In this study, the Goddard Cumulus Ensemble Model (GCE) is used to examine the behavior and response of air-sea interactions, microphysical and precipitation processes, radiational effects, and large-scale forcings in the evolution of two multi-day tropical convective systems. The first system is over the relatively cool and dry atmosphere of the eastern Atlantic (1-7 September 1974; GATE), while the second is over the warmer and more moist tropical waters of the western Pacific Ocean (19-27 December 1992; TOGA COARE). Both two- and three-dimensional versions of the GCE are used to conduct the simulations, which includes a full three-class ice-phase microphysics scheme, and explicit interactions between the cloud microphysics, radiation, and surface fluxes.

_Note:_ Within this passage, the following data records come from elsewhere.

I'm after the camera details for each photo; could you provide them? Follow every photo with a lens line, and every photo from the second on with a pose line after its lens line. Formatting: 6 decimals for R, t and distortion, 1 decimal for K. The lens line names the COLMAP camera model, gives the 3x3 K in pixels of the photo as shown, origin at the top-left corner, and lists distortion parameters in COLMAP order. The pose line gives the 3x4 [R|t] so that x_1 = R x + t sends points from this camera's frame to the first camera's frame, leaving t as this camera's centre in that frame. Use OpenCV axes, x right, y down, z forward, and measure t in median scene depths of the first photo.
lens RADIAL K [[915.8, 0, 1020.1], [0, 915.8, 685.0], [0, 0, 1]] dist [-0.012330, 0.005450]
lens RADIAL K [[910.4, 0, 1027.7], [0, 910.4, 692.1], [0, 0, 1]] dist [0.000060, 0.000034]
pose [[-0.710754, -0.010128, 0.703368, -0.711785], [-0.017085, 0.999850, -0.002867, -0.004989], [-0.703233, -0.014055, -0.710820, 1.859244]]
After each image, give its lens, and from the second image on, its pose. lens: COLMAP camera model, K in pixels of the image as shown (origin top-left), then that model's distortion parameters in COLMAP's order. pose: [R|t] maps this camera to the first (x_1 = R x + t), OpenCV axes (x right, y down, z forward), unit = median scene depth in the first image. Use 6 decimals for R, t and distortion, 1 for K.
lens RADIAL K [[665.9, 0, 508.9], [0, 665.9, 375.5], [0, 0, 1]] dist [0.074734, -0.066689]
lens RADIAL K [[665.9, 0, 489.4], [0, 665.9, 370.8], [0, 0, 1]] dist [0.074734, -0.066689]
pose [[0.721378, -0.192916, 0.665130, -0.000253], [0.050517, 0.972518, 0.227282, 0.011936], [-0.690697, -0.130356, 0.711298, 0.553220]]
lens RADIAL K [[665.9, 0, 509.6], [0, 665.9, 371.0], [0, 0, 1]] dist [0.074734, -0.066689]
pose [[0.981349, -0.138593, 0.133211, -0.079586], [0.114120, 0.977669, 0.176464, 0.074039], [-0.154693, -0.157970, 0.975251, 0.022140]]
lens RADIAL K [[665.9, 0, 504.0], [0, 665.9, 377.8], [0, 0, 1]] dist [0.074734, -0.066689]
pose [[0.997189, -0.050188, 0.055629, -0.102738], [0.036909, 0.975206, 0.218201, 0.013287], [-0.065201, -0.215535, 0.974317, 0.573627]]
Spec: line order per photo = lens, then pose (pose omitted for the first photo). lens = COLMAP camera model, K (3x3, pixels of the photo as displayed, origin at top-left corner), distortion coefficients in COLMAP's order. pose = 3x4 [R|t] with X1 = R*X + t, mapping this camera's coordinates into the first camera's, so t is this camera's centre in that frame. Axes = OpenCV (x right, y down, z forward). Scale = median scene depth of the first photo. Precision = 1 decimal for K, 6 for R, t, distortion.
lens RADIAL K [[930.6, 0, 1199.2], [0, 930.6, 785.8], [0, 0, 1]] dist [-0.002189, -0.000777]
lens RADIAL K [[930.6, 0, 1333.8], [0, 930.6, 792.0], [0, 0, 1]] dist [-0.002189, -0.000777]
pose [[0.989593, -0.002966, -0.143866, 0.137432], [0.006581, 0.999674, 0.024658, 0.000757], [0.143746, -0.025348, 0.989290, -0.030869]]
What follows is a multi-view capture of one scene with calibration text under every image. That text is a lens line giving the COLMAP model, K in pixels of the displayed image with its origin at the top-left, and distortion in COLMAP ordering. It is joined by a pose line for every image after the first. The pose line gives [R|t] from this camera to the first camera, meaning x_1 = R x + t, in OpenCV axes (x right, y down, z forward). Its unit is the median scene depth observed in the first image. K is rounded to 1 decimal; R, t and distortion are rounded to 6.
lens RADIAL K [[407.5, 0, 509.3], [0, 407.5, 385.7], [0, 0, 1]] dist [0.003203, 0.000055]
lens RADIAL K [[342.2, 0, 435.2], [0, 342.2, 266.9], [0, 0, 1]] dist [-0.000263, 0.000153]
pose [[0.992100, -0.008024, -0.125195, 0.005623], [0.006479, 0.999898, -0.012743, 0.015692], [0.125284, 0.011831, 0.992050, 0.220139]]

The convective cloud systems from the GATE and TOGA-COARE simulations will be compared which each other in order to evaluate the role of environmental and cloud-scale forcings on tropical convective development. Some results which will be compared and presented from these simulations include (1) quantified heating and moisture budgets in the convective and stratiform regions; (2) domain-averaged mass fluxes, radiation fluxes, surface fluxes, cloud fractions, and precipitation amounts; (3) temperature and moisture deviations from observations; and (4) profiles of the hydrometeor distributions. The simulated results will also be compared to observations in order to quantify the relative significance in which surface processes, radiation, microphysics, large-scale forcings, and domain dimension play in the development and evolution of these systems.